As a further point, there is no guarantee that the results of paid and unpaid labour during a relationship benefit both partners equally. The question of equality on the financial side has been studied (McKinlay and Easting, 1994), but I have not come across any studies on the extent to which unpaid labour is applied to meet individual partners' needs.
5. CONCLUDING REMARKS
To conclude, I shall return to the three questions raised in the introduction. On average, in return for the larger financial contribution, men do appear to receive more non-monetary benefits than they provide. The measures available for this are poor, and there are issues of definition of tasks, simultaneous performance of activities, and the use of an input measure (hours spent) as a proxy for output [footnote 11].

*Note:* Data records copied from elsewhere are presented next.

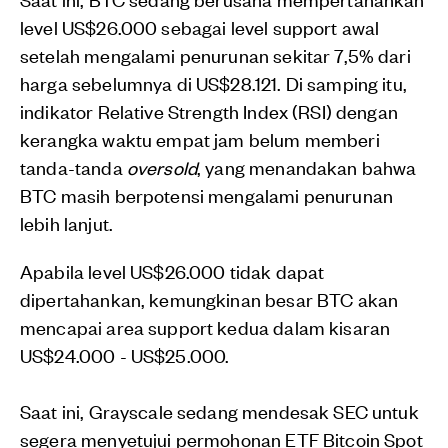
level US$26.000 sebagai level support awal
setelah mengalami penurunan sekitar 7,5% dari
harga sebelumnya di US$28.121. Di samping itu,
indikator Relative Strength Index (RSI) dengan
kerangka waktu empat jam belum memberi
tanda-tanda
oversold
, yang menandakan bahwa
BTC masih berpotensi mengalami penurunan
lebih lanjut.
Apabila level US$26.000 tidak dapat
dipertahankan, kemungkinan besar BTC akan
mencapai area support kedua dalam kisaran
US$24.000 - US$25.000.
Saat ini, Grayscale sedang mendesak SEC untuk
segera menyetujui permohonan ETF Bitcoin Spot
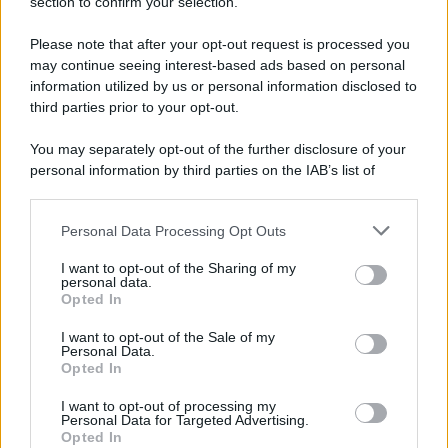
section to confirm your selection.
Iscriviti Ora
Please note that after your opt-out request is processed you
may continue seeing interest-based ads based on personal
information utilized by us or personal information disclosed to
third parties prior to your opt-out.
You may separately opt-out of the further disclosure of your
personal information by third parties on the IAB’s list of
© 2026 | Ediservice s.r.l. 95126 Catania – Via Principe
downstream participants.
Nicola, 22 – P.IVA: 01153210875 – Cciaa Catania n.
Personal Data Processing Opt Outs
This information may also be disclosed by us to third parties
01153210875 – Quotidiano di Sicilia usufruisce dei
on the IAB’s List of Downstream Participants that may further
contributi di cui al D.lgs n. 70/2017
I want to opt-out of the Sharing of my
disclose it to other third parties.
personal data.
Opted In
I want to opt-out of the Sale of my
Personal Data.
Chi Siamo
Opted In
Fondazione Etica e Valori Marilù Tregua
Fondatore Carlo Alberto Tregua
Lavora con noi
I want to opt-out of processing my
Personal Data for Targeted Advertising.
Gerenza
Opted In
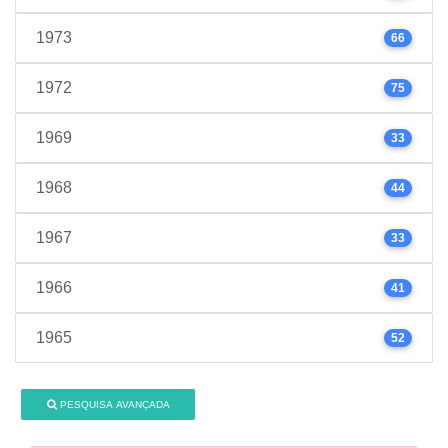
1973
66
1972
75
1969
33
1968
44
1967
33
1966
41
1965
52
PESQUISA AVANÇADA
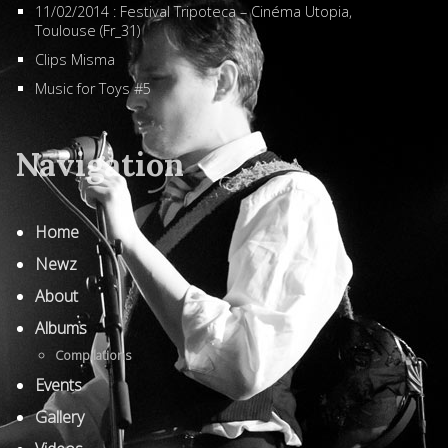
11/02/2014 : Festival Tripoteca – Cinéma Utopia,
Toulouse (Fr_31)
Clips Misma
Music for Toys #5
Navigation
Home
Newz
About
Albums
Compilations
Events
Gallery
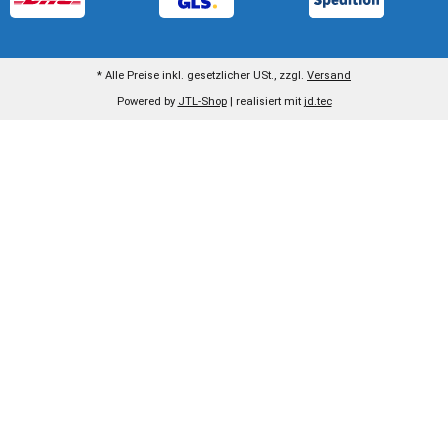
* Alle Preise inkl. gesetzlicher USt., zzgl.
Versand
Powered by
JTL-Shop
| realisiert mit
jd.tec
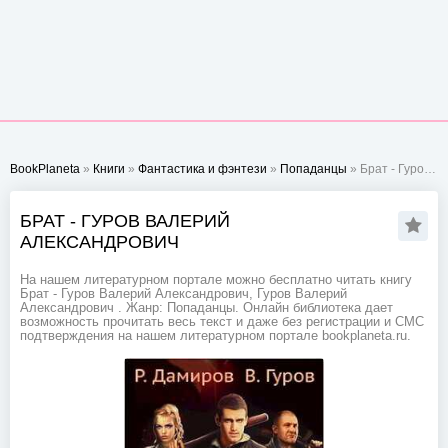
BookPlaneta
»
Книги
»
Фантастика и фэнтези
»
Попаданцы
» Брат - Гуров Валерий Александрович
БРАТ - ГУРОВ ВАЛЕРИЙ
АЛЕКСАНДРОВИЧ
На нашем литературном портале можно бесплатно читать книгу
Брат - Гуров Валерий Александрович, Гуров Валерий
Александрович . Жанр: Попаданцы. Онлайн библиотека дает
возможность прочитать весь текст и даже без регистрации и СМС
подтверждения на нашем литературном портале bookplaneta.ru.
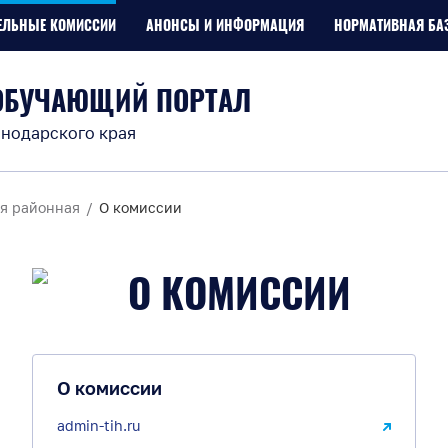
ЕЛЬНЫЕ КОМИССИИ
АНОНСЫ И ИНФОРМАЦИЯ
НОРМАТИВНАЯ БА
ОБУЧАЮЩИЙ ПОРТАЛ
нодарского края
я районная
О комиссии
О КОМИССИИ
О комиссии
admin-tih.ru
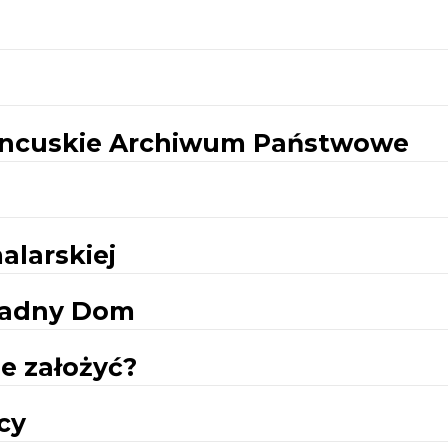
rancuskie Archiwum Państwowe
alarskiej
 Ładny Dom
je założyć?
cy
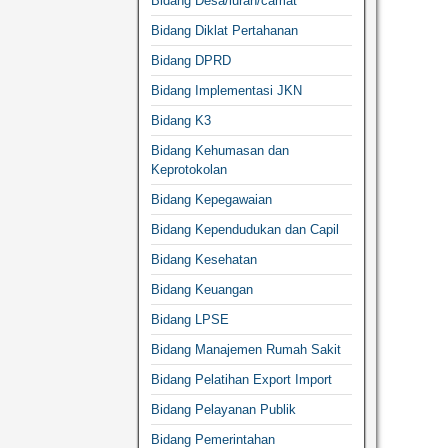
Bidang Desa/lurah/camat
Bidang Diklat Pertahanan
Bidang DPRD
Bidang Implementasi JKN
Bidang K3
Bidang Kehumasan dan
Keprotokolan
Bidang Kepegawaian
Bidang Kependudukan dan Capil
Bidang Kesehatan
Bidang Keuangan
Bidang LPSE
Bidang Manajemen Rumah Sakit
Bidang Pelatihan Export Import
Bidang Pelayanan Publik
Bidang Pemerintahan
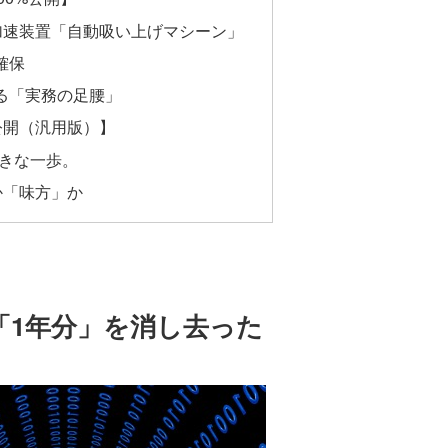
る加速装置「自動吸い上げマシーン」
確保
る「実務の足腰」
%公開（汎用版）】
大きな一歩。
」か「味方」か
で「1年分」を消し去った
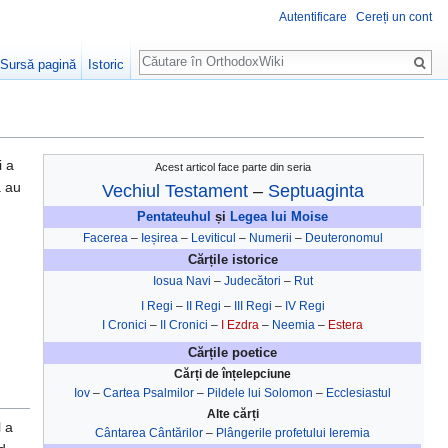
Autentificare
Cereți un cont
Căutare
Sursă pagină
Istoric
i a
Acest articol face parte din seria
a au
Vechiul Testament
–
Septuaginta
Pentateuhul
și
Legea lui Moise
Facerea
–
Ieșirea
–
Leviticul
–
Numerii
–
Deuteronomul
Cărțile istorice
Iosua Navi
–
Judecători
–
Rut
I Regi
–
II Regi
–
III Regi
–
IV Regi
I Cronici
–
II Cronici
–
I Ezdra
–
Neemia
–
Estera
Cărțile poetice
Cărți de înțelepciune
Iov
–
Cartea Psalmilor
–
Pildele lui Solomon
–
Ecclesiastul
Alte cărți
l a
Cântarea Cântărilor
–
Plângerile profetului Ieremia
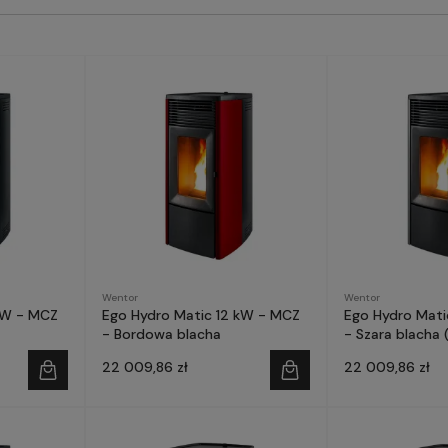
Wentor
Wentor
kW - MCZ
Ego Hydro Matic 12 kW - MCZ
Ego Hydro Mati
- Bordowa blacha
- Szara blacha 
22 009,86 zł
22 009,86 zł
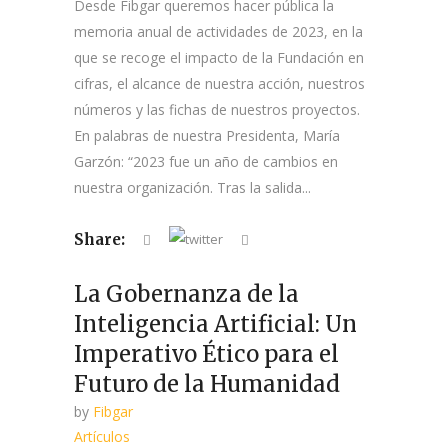
Desde Fibgar queremos hacer pública la
memoria anual de actividades de 2023, en la
que se recoge el impacto de la Fundación en
cifras, el alcance de nuestra acción, nuestros
números y las fichas de nuestros proyectos.
En palabras de nuestra Presidenta, María
Garzón: “2023 fue un año de cambios en
nuestra organización. Tras la salida...
Share:
La Gobernanza de la
Inteligencia Artificial: Un
Imperativo Ético para el
Futuro de la Humanidad
by
Fibgar
Artículos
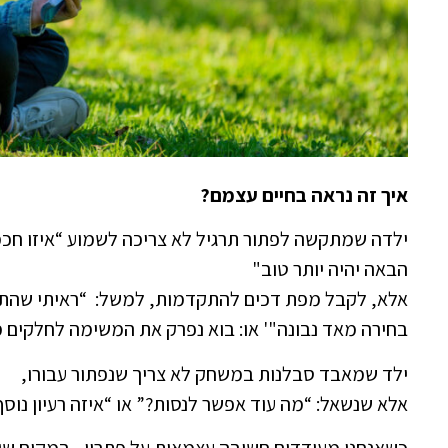
איך זה נראה בחיים עצמם?
ילדה שמתקשה לפתור תרגיל לא צריכה לשמוע “איזו חכמ
הבאה יהיה יותר טוב"
אלא, לקבל מפת דכים להתקדמות, למשל: “ראיתי שהתא
בחירה מאד נבונה"' או: בוא נפרק את המשימה לחלקים 
ילד שמאבד סבלנות במשחק לא צריך שנפתור עבורו,
אלא שנשאל: “מה עוד אפשר לנסות?” או “איזה רעיון נוסף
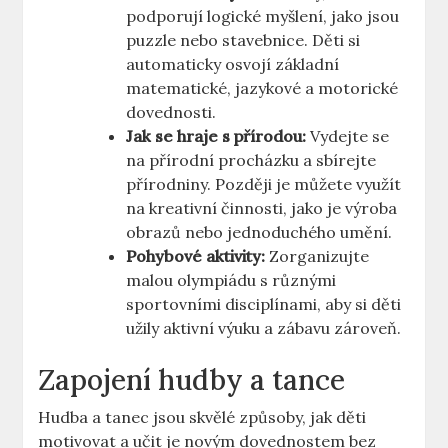
podporují logické myšlení, jako jsou
puzzle nebo stavebnice. Děti si
automaticky osvojí základní
matematické, jazykové a motorické
dovednosti.
Jak se hraje s přírodou:
Vydejte se
na přírodní procházku a sbírejte
přírodniny. Později je můžete využít
na kreativní činnosti, jako je výroba
obrazů nebo jednoduchého umění.
Pohybové aktivity:
Zorganizujte
malou olympiádu s různými
sportovními disciplínami, aby si děti
užily aktivní výuku a zábavu zároveň.
Zapojení hudby a tance
Hudba a tanec jsou skvělé způsoby, jak děti
motivovat a učit je novým dovednostem bez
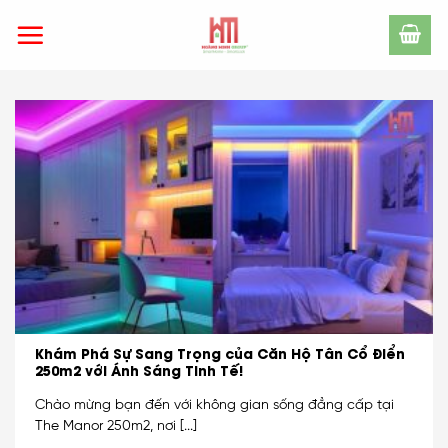
Skip
to
content
Khám Phá Sự Sang Trọng của Căn Hộ Tân Cổ Điển
250m2 với Ánh Sáng Tinh Tế!
Chào mừng bạn đến với không gian sống đẳng cấp tại
The Manor 250m2, nơi [...]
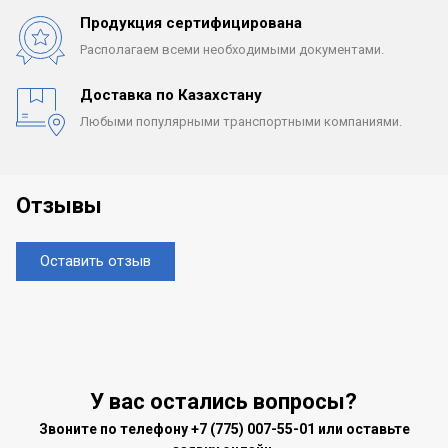
Продукция сертифицирована
Располагаем всеми
необходимыми документами.
Доставка по Казахстану
Любыми популярными
транспортными компаниями.
Отзывы
Оставить отзыв
У вас остались вопросы?
Звоните по телефону
+7 (775) 007-55-01
или оставьте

It is notable that, on average, unpaid work appears to be valued more highly, on an hourly basis, than paid work. The greater men's contributions and the smaller women's contributions become to unpaid work, ceteris paribus, the greater the difference in values becomes. As the results of paid work (i.e. earnings) are transferable over time and distance, it is possible for financial transfers to be made outside the time of a relationship. This would tend to penalise men as their financial contributions are generally greater.
In summary, there are major distortions in the domestic unpaid labour market. It is likely that some men lose and some obtain a net benefit. It is highly unlikely, however, that optimal outcomes are frequently achieved, and it would appear that, on average "unpaid" work is highly priced.